UMass student charged with painting swastikas at Amherst College



Last modified: Monday, September 24, 2012

A break-in to the campus health center at Amherst College, during which two swastikas were painted inside the building, led to the arrest of a University of Massachusetts student police say is responsible.

Bradley Keigwin, 20, of North Falmouth was arrested Sept. 9 on charges of breaking and entering during the nighttime, larceny from a building and defacing property, said Amherst College spokeswoman Caroline Hanna.

Keigwin is not expected to face charges under the Massachusetts Hate Crime Statute, though, as the Northwestern district attorney's office determined there was insufficient evidence to support such a charge, Hanna said.

"Although the painting of a swastika on a wall is a clear bias indicator and highly offensive, additional elements must also be established in order to prosecute an individual for a criminal civil rights violation," said Deputy District Attorney Janice Healy. "After consultation with the Amherst College Police Department, it was determined that a criminal civil rights charge was not appropriate at this time."

Healy said these bias indicators could be dislike toward someone working at the health center or on the Amherst College campus, a connection to a known hate group or past comments made by Keigwin. The clearest bias indicator, she said, is when someone targets an individual with force or intimidation because of that person's race, gender, sexual orientation or religion.

Keigwin had been observed in the bushes outside the Keefe Health Center building at 12:12 a.m. Sept. 9 after setting off an intrusion alarm and ran when spotted by police, Hanna said. He was apprehended in downtown Amherst a short time later after a foot pursuit by college police officers.

Keigwin pleaded not guilty to the charges at an arraignment in Eastern Hampshire District Court in Belchertown.
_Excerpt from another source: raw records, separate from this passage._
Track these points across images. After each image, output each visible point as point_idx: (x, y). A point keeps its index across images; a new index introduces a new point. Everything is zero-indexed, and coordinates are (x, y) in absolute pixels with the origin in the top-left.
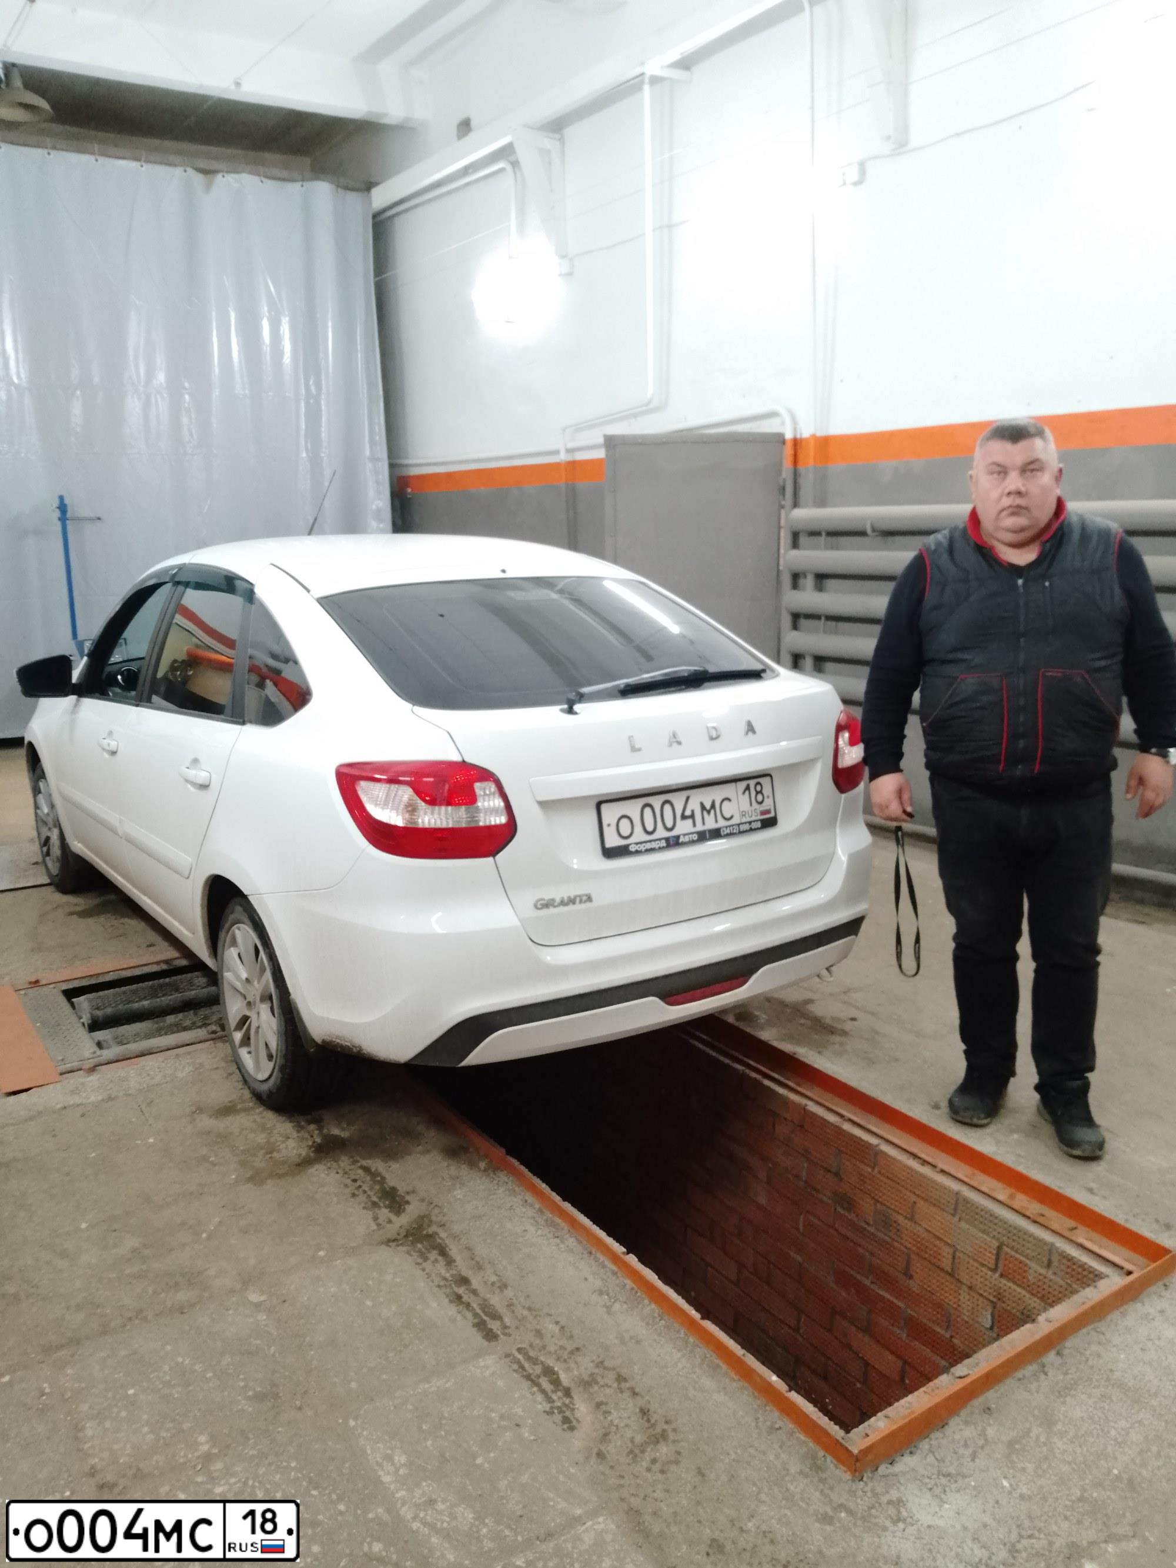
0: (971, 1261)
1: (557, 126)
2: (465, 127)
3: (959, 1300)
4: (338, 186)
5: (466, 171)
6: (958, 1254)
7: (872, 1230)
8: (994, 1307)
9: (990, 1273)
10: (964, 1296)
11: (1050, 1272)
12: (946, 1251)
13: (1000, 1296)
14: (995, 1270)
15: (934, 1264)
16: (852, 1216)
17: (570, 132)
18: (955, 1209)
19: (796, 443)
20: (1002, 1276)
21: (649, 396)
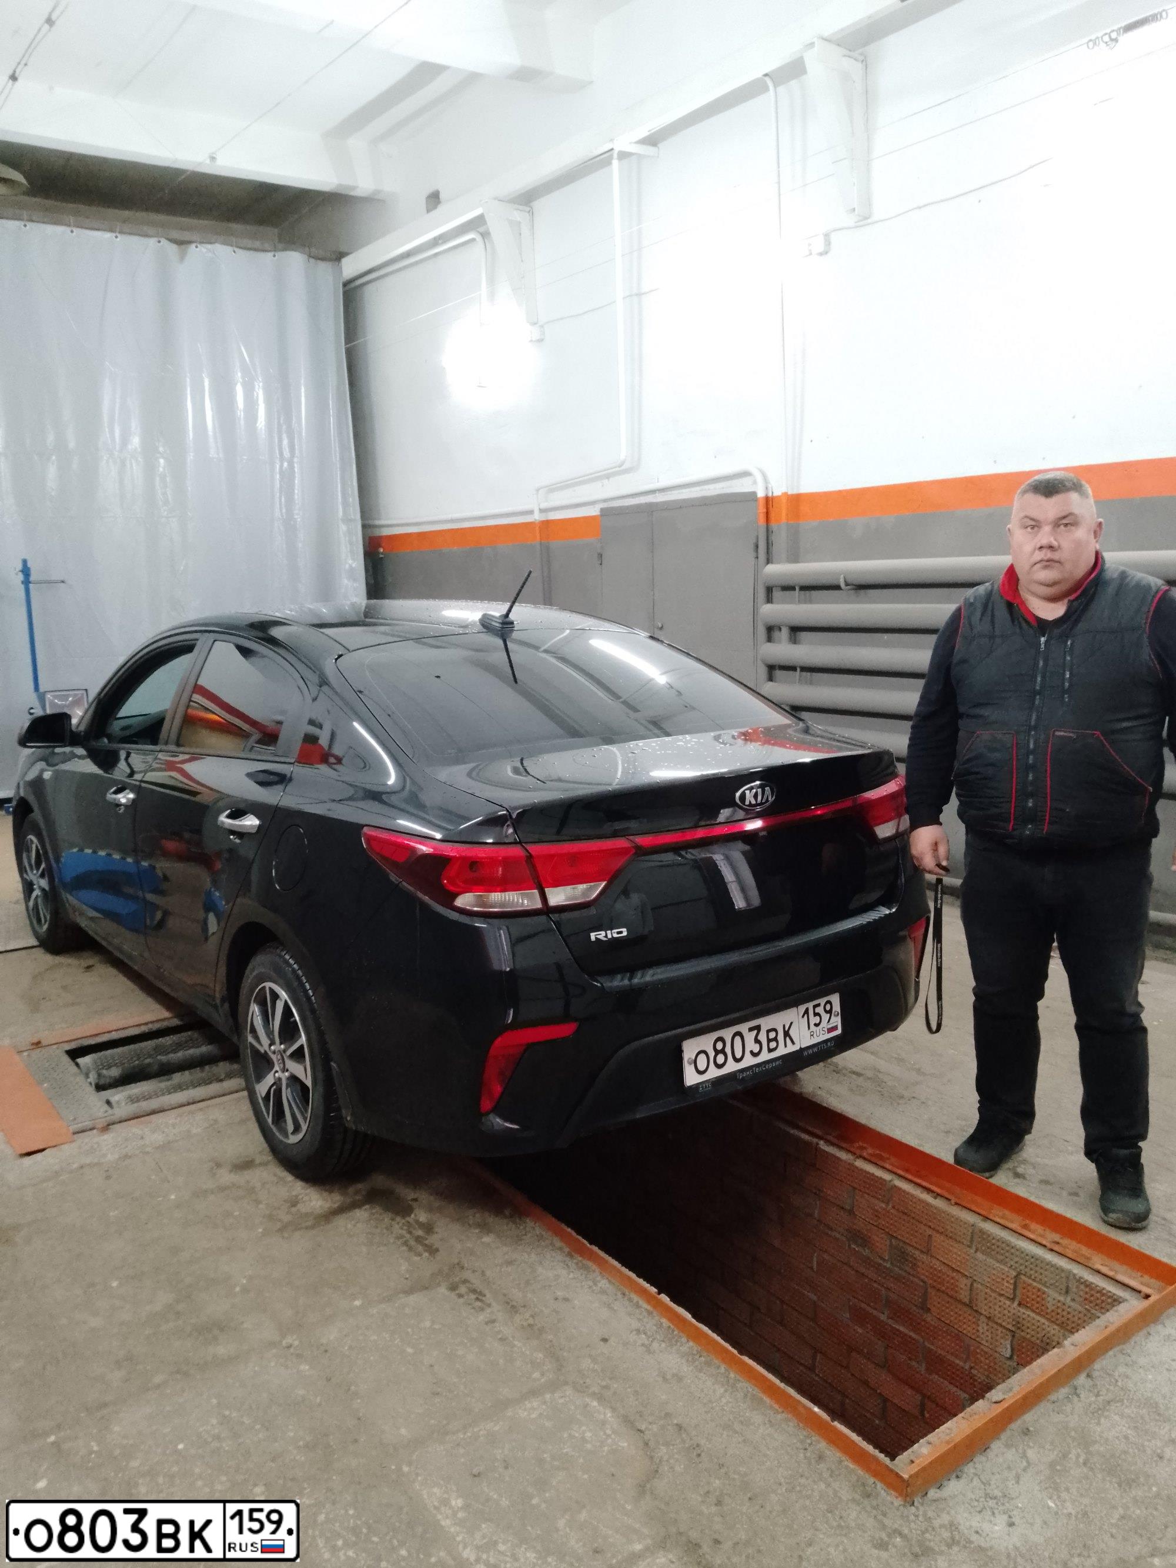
0: (988, 1291)
1: (527, 199)
2: (434, 199)
3: (978, 1331)
4: (310, 256)
5: (436, 242)
6: (975, 1285)
7: (888, 1265)
8: (1013, 1336)
9: (1008, 1303)
10: (983, 1327)
11: (1069, 1299)
12: (963, 1283)
13: (1018, 1324)
14: (1013, 1299)
15: (951, 1297)
16: (866, 1252)
17: (537, 205)
18: (972, 1241)
19: (768, 501)
20: (1020, 1304)
21: (622, 457)
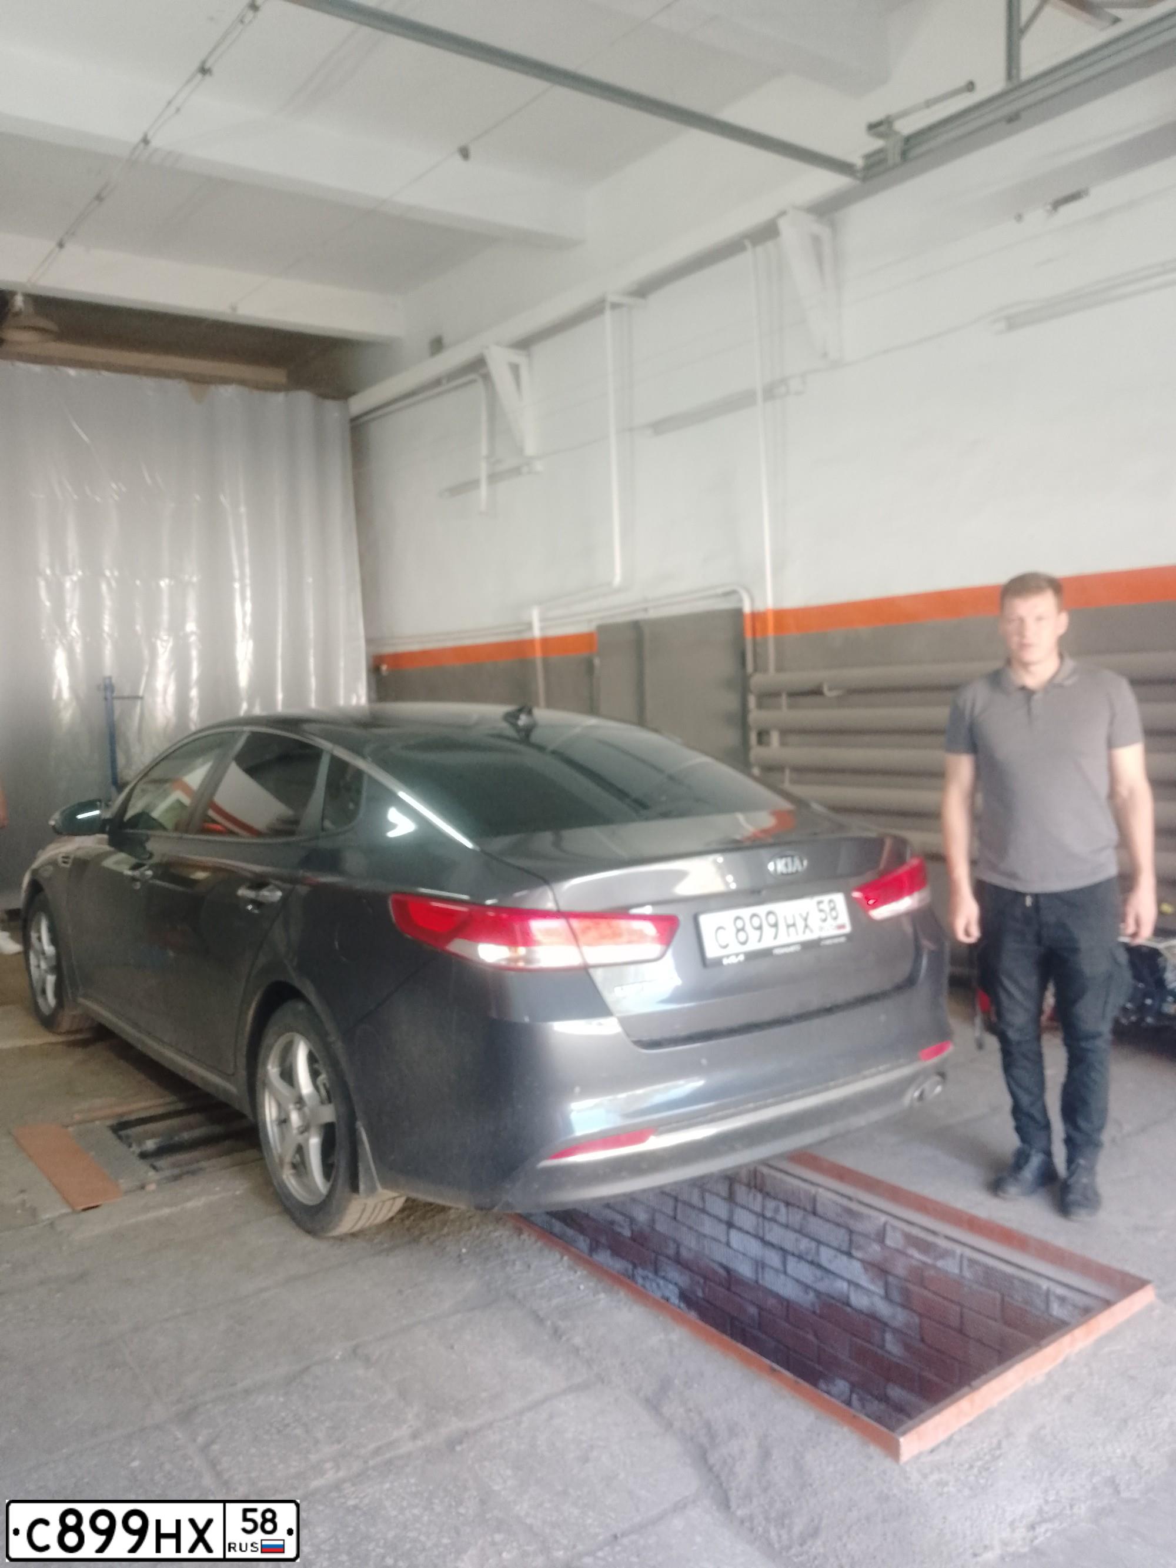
0: (977, 1315)
1: (524, 344)
2: (437, 345)
4: (317, 395)
5: (439, 382)
6: (965, 1310)
12: (954, 1310)
17: (535, 349)
19: (755, 616)
21: (616, 577)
His case will be continued at a pre-trial hearing Oct. 23.

Hanna said Keigwin is alleged to have stolen computer components and furniture from the health center and used spray paint to damage the room and draw the swastikas.

"People are understandably upset about this," Hanna said.

The college sent a letter to all faculty, staff and students signed by President Carolyn "Biddy" Martin, Acting Dean of Students Charri Boykin-East, the Jewish religious adviser, Rabbi Bruce Bromberg Seltzer, and Police Chief John Carter.

In it, they thanked police and college staff for quick action related to the incident, including making the arrest, cleaning up and repainting the health center and getting it reopened to serve students.

The letter also indicates that the campus community is disturbed by the painted swastikas.

"Respect for the rights, dignity and integrity of others is essential for the well-being of our community," the letter said. "Actions by anyone that do not reflect such respect for others are damaging to each member of the community and hence damaging to Amherst College.

"Each member of the community should be free from interference, discrimination, intimidation, sexual harassment or disparagement in the classroom, the social, recreational and residential environment or the workplace."

In a letter addressed to the UMass community, Chancellor Kumble Subbaswamy addressed the incident, saying, "While the break-in and theft are reprehensible, it is the painting of the swastikas that is most distressing. A swastika, which symbolizes anti-Semitism and other forms of extreme intolerance and hatred, has no place in any society that values and celebrates the many diverse forms of humanity."

UMass spokesman Edward Blaguszewski said the university's dean of students is reviewing the case to see if disciplinary action will be taken. "The case will be reviewed promptly," he said.

Blaguszewski said the specific action, if and when taken, will not be publicly revealed due to the federal privacy protections afforded college students.

Healy said the attorney general's office has broader discretion in civil law than the district attorney's office does in criminal law to pursue hate crimes. "The difficulty is that we're really not able to make out these specific elements in this particular case," Healy said.

As part of the evaluation of bias, Healy said, law enforcement agencies rely on "bias indicators" listed in the hate crime statute. These bias indicators are defined as "objective facts, circumstances or patterns attending a criminal act which, standing alone or in conjunction with other facts or circumstances, suggest that the offender's actions were motivated, in whole or in part, by any form of bias."

"An incident such as this demonstrates how important it is for both law enforcement and the Five College community to respond swiftly in order to send a clear message that any and all bias-motivated incidents are unacceptable and will not be tolerated," said Northwestern District Attorney David E. Sullivan.